En juin 2026, une faille critique dans Microsoft Copilot a exposé les codes 2FA de milliers d’utilisateurs. Baptisée *SearchLeak*, cette vulnérabilité exploitait les fonctionnalités de recherche de l’IA pour exfiltrer des données sensibles. Microsoft a corrigé le problème, mais l’incident révèle un risque systémique : les LLM intégrés aux workflows professionnels peuvent devenir des vecteurs d’attaque. Les entreprises françaises sont particulièrement concernées.
Microsoft Copilot piraté : qui est concerné ?
La faille *SearchLeak* a été découverte par des chercheurs en cybersécurité. Elle touchait Microsoft Copilot, l’assistant IA intégré aux outils Office 365 et Windows. Les utilisateurs professionnels étaient les plus exposés, notamment ceux manipulant des données sensibles via des requêtes de recherche.
Les pirates exploitaient une faille dans le traitement des requêtes par l’IA. Copilot générait des réponses incluant des codes 2FA ou d’autres informations protégées. Microsoft a déployé un correctif en urgence, mais l’incident pose des questions sur la sécurité des LLM en entreprise.

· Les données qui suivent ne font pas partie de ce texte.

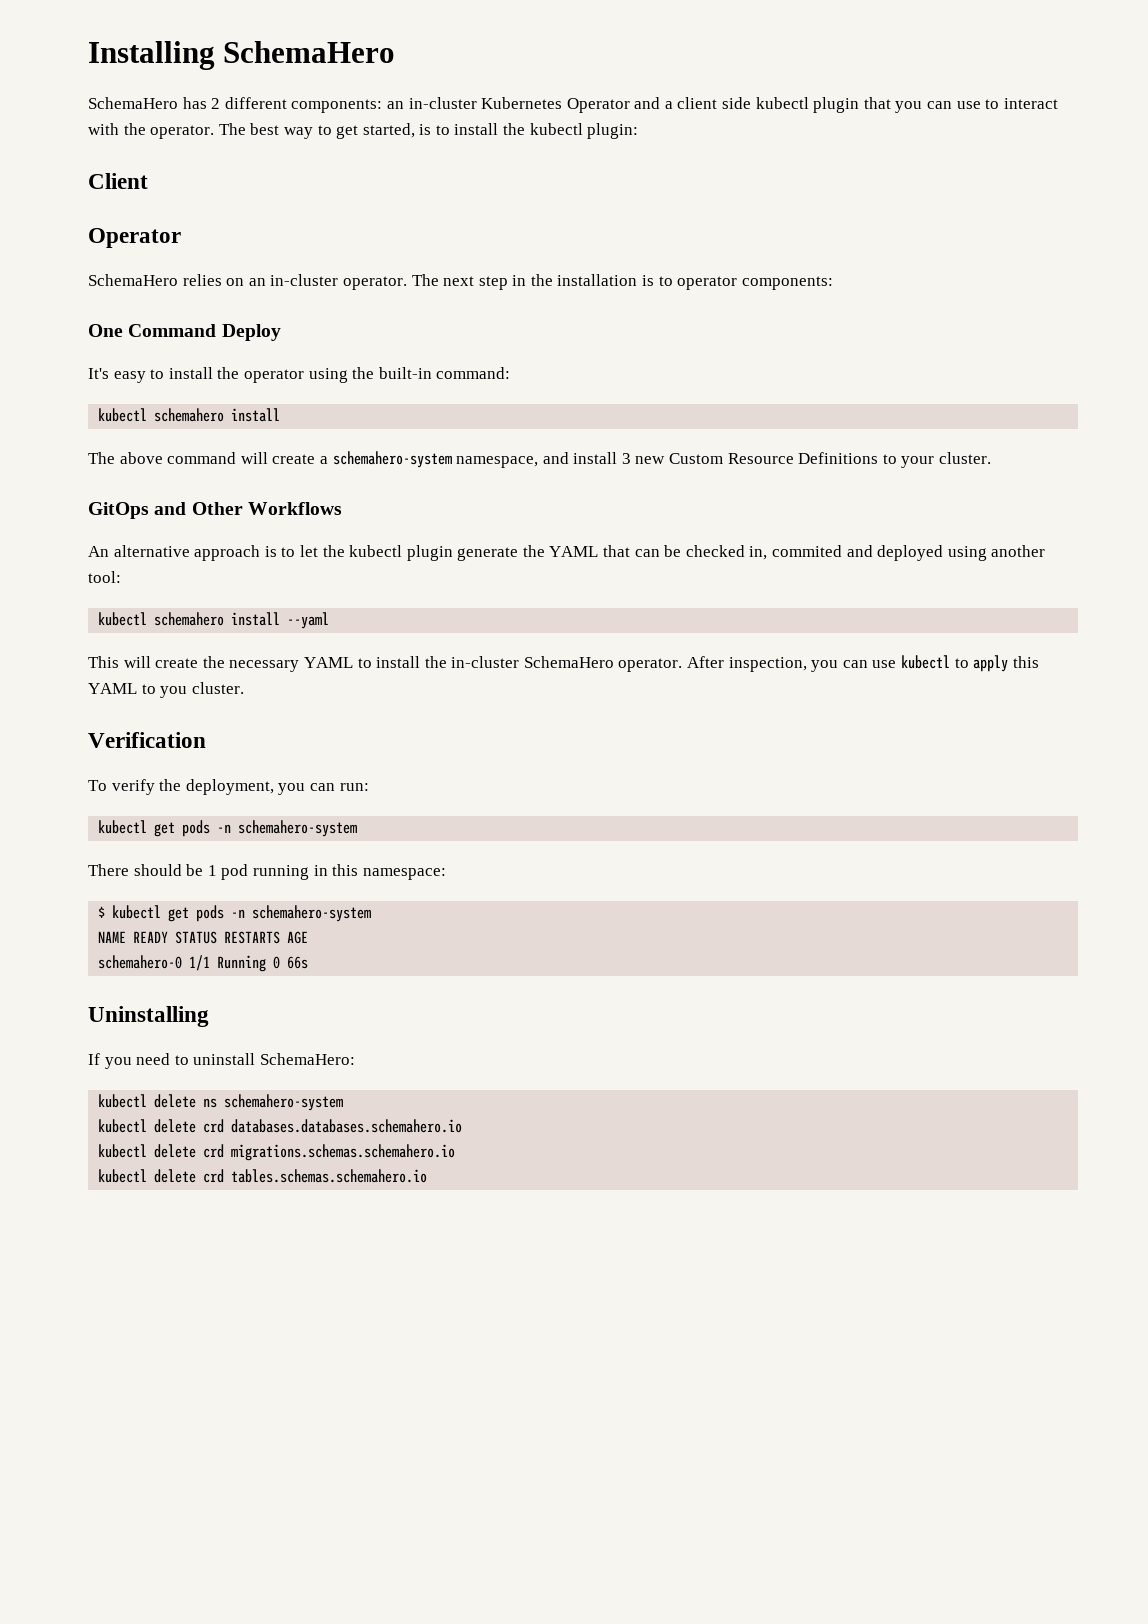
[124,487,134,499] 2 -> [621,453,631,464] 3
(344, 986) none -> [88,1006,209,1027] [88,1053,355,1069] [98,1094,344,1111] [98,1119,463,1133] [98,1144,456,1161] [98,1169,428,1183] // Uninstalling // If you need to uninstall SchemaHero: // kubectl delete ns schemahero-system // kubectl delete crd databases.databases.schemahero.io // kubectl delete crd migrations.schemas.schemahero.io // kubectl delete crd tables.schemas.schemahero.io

Détails techniques : comment la faille fonctionnait
*SearchLeak* exploitait une vulnérabilité dans le moteur de recherche de Copilot. Voici les éléments clés :
- Les requêtes de recherche sensibles étaient mal filtrées par l’IA.
- Copilot révélait des codes 2FA dans ses réponses automatiques.
- Les pirates utilisaient des techniques d’injection de requêtes pour extraire les données.
- La faille affectait les environnements professionnels avec des droits d’accès élevés.
- Microsoft a corrigé le problème en 48 heures après son signalement.
Cette vulnérabilité souligne les lacunes des LLM en matière de sécurité des données.
Impact pour les entreprises : risques et solutions
Les entreprises françaises doivent évaluer les risques liés à l’intégration des LLM. Voici une comparaison des scénarios :
| Scénario | Risque | Solution recommandée |
|---|---|---|
| Utilisation de Copilot en interne | Exposition des données sensibles | Audit des permissions et filtrage des requêtes |
| Intégration aux outils métiers | Fuite de codes 2FA ou mots de passe | Isolation des LLM dans des environnements sécurisés |
| Déploiement grand public | Vulnérabilités non détectées | Mises à jour automatiques et monitoring continu |
Analyse : pourquoi les LLM restent un risque systémique
Un problème de conception
Les LLM comme Copilot sont conçus pour traiter des requêtes de manière générique. Leur architecture ne distingue pas les données sensibles des informations publiques. Cette limite expose les entreprises à des fuites involontaires, même sans attaque ciblée.
Les limites des correctifs
Microsoft a corrigé *SearchLeak*, mais d’autres failles similaires pourraient émerger. Les LLM évoluent rapidement, et les mécanismes de sécurité peinent à suivre. Les entreprises doivent adopter une approche proactive, avec des tests de pénétration réguliers.
Ce qu’il faut retenir
- La faille *SearchLeak* a exposé les codes 2FA via Copilot, corrigée en urgence par Microsoft.
- Les LLM en entreprise présentent des risques systémiques pour la sécurité des données.
- Les DSI doivent auditer leurs outils IA et isoler les environnements sensibles.
- Les correctifs ne suffisent pas : une approche proactive est indispensable.
❓ Questions fréquentes
Qu’est-ce que la faille *SearchLeak* ?
Une vulnérabilité dans Microsoft Copilot permettant d’exfiltrer des codes 2FA via les réponses de l’IA. Corrigée en juin 2026.
Qui est concerné par cette faille ?
Principalement les entreprises utilisant Copilot en contexte professionnel. Les particuliers étaient moins exposés.
Comment se protéger contre ce type de faille ?
Limiter les permissions des LLM, auditer les requêtes sensibles et isoler les environnements critiques.
En résumé
La faille *SearchLeak* rappelle que les LLM ne sont pas des outils neutres. Leur intégration en entreprise exige une vigilance accrue, notamment en matière de sécurité des données. Les DSI doivent anticiper ces risques, sous peine de voir leurs systèmes exposés à des attaques similaires. Une approche combinant correctifs techniques et gouvernance stricte s’impose.